Experimental Study and Thermodynamic Modelling of Equilibrium Distributions of Ni, Sn and Zn Between Slag and Black Copper for E-Scrap Recycling Applications

Abstract

AbstractThe recycling of waste electronic and electrical equipment (WEEE) and other secondary copper-containing materials through the "black copper" process relies on the selective distribution of metals among the gas, slag, and copper-rich liquid phase. This distribution is controlled by the effective oxidation/reduction potential, often expressed in terms of oxygen partial pressure. Separation of Ni and Sn presents a certain challenge in recycling though black copper route due to similar distribution coefficients over a wide range of oxygen partial pressures and possibly can be improved by optimizing the slag chemistry.
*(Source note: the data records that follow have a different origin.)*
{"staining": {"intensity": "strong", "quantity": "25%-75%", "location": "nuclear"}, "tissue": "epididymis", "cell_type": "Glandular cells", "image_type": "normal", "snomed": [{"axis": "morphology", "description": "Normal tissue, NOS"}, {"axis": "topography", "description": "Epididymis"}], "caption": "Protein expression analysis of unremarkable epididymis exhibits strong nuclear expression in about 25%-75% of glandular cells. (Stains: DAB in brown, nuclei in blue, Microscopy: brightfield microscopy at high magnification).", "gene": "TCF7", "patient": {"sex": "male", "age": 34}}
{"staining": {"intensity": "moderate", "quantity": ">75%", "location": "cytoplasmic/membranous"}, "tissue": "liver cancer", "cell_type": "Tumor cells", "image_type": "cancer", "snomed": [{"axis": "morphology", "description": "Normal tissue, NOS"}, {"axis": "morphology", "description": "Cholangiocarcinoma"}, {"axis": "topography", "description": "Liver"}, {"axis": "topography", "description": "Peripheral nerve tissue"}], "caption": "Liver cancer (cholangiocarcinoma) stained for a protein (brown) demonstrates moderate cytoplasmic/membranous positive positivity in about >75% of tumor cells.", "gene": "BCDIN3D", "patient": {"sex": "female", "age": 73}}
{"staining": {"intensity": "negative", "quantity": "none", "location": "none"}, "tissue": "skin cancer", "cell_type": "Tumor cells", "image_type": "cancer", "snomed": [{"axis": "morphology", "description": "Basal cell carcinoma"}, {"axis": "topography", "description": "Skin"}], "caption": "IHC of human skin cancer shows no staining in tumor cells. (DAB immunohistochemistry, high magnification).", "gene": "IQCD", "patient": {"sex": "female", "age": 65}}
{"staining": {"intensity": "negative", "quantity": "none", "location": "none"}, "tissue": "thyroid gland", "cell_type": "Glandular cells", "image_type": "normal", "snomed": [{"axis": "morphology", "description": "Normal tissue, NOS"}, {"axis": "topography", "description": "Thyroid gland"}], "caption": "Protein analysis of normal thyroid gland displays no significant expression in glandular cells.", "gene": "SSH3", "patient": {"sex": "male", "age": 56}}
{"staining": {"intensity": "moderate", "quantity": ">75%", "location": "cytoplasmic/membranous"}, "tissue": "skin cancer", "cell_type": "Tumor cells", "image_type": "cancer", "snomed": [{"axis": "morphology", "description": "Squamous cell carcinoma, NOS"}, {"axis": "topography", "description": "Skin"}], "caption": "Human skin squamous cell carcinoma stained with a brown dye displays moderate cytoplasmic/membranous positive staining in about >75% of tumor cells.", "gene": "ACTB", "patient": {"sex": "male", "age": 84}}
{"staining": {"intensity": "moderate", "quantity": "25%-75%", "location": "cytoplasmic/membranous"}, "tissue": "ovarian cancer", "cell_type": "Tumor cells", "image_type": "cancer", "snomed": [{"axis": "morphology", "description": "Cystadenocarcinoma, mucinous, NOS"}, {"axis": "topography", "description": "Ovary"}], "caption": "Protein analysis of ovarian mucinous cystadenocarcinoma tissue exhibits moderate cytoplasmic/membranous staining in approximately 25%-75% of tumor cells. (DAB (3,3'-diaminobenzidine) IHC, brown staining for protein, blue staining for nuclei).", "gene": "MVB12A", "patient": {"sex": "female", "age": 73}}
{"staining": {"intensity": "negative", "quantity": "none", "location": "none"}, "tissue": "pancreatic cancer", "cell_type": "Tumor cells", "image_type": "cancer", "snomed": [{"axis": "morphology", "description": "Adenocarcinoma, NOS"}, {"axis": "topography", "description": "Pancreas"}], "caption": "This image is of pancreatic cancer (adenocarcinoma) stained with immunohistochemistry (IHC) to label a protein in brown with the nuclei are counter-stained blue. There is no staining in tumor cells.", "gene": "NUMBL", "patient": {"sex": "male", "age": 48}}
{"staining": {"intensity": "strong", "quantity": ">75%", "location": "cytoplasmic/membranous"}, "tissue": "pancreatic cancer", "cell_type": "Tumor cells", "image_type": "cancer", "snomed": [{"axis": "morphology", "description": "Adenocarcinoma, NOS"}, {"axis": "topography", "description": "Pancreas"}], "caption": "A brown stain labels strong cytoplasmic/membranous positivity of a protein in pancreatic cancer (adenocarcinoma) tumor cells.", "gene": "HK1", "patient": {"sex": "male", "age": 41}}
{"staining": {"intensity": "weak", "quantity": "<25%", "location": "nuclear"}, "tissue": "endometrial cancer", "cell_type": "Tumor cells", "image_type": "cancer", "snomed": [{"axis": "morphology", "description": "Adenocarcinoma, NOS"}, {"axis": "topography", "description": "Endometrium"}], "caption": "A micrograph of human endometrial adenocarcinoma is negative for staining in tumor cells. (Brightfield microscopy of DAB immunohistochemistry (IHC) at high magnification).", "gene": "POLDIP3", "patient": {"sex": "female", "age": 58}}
This study provides experimental information on the distribution of Ni, Sn, and Zn between fayalite slags or calcium ferrite slags and copper-rich metal at 1250°C. The study uses high-temperature equilibration, quenching, and electron probe X-ray microanalysis (EPMA) techniques along with laser ablation inductively coupled plasma mass spectrometry (LA-ICP-MS) for selected measurements of low concentrations. The oxygen partial pressure is controlled by the CO/CO2/Ar gas flow or by measuring the concentration of copper oxide in the slag. The effect of slag composition in terms of Fe/SiO2 or Fe/CaO ratio is studied by using different holding materials, such as silica (SiO2) ampoule, solid spinel (Fe3O4), wüstite (FeO), or dicalcium ferrite (Ca2Fe2O5). The experimental results are compared with literature data and used to optimize thermodynamic models for FactSage® software. The results demonstrate an opportunity for more effective separation of Ni and Sn using at oxidizing stage by using calcium ferrite slag promoting the formation of Sn4+.